Coyotes’ nighttime howls may signal their presence before chewed-upon grasses or overturned trash cans do provide physical evidence. Coyotes are opportunistic omnivores who usually go after animals but will eat plants bearing fruits, vegetables and berries. They hunt alone unless they're training new pups. The family pet cat or small dog may be a target for urban coyotes looking for jackrabbits. Coyotes that have learned how to find food in the trash or in residential parks may be bolder in their hunt.
Mule deer prefer to graze new growth on shrubs and enjoy acorns when they can find them. They can also dig to find mushrooms or other vegetation. They typically forage at either dawn or dusk to avoid the heat of the day and may search the edge of residential neighborhoods for food, particularly if there are water sources or cover from the daytime heat.

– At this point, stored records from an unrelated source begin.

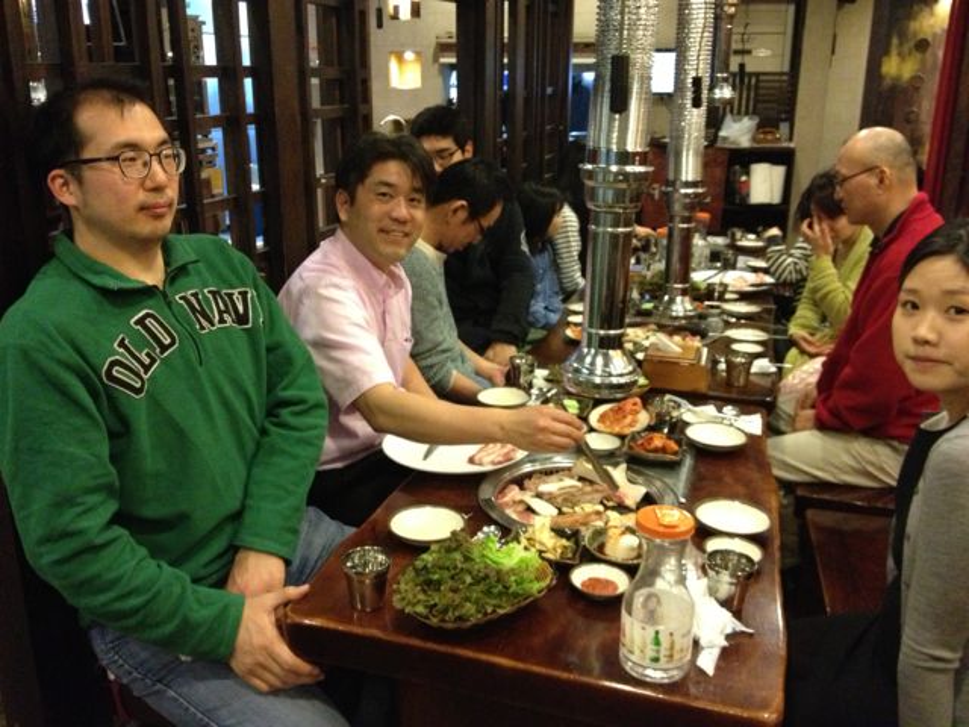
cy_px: 364
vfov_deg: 40.7
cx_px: 484
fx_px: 980
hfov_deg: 52.6
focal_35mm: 35
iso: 640
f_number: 2.4
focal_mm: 4.28
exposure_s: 1/15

Chuckwalla lizards live in rocky hillsides and outcrops and forage for wildflowers. They also like to eat the flowers from creosote bushes, common evergreen shrubs across the Southwest. Chuckwalla lizards are not picky, however; they will also eat annuals and perennials planted in non-desert-style lawns. Unlike many area lizards, they are herbivores and do not like insects.
The plump 9-to-14-inch Kangaroo Rat earns its name from the long hops it makes across the Southwest in search of seeds from creosote or mesquite bushes. It can also eat prairie grasses and other succulent vegetation. Kangaroo rats can survive on very little, if any, water. Like the black-tailed jackrabbit, they burrow during the day and start foraging at dusk. Its coloring is similar to a hamster, but it has more in common with urban rats. Its tail can be up to 150 percent as long as its head and body.
Because Gambel’s quail always search for water sources, residential desert neighborhoods can draw their attention. Gambel’s quail prefer water near shrubbery under which they can take cover from the heat and from hawks and falcons. Like the Kangaroo Rat, Gambel’s quail prefers seeds of any kind but will eat succulent vegetation like cactus for its water as well as desert and prairie grasses.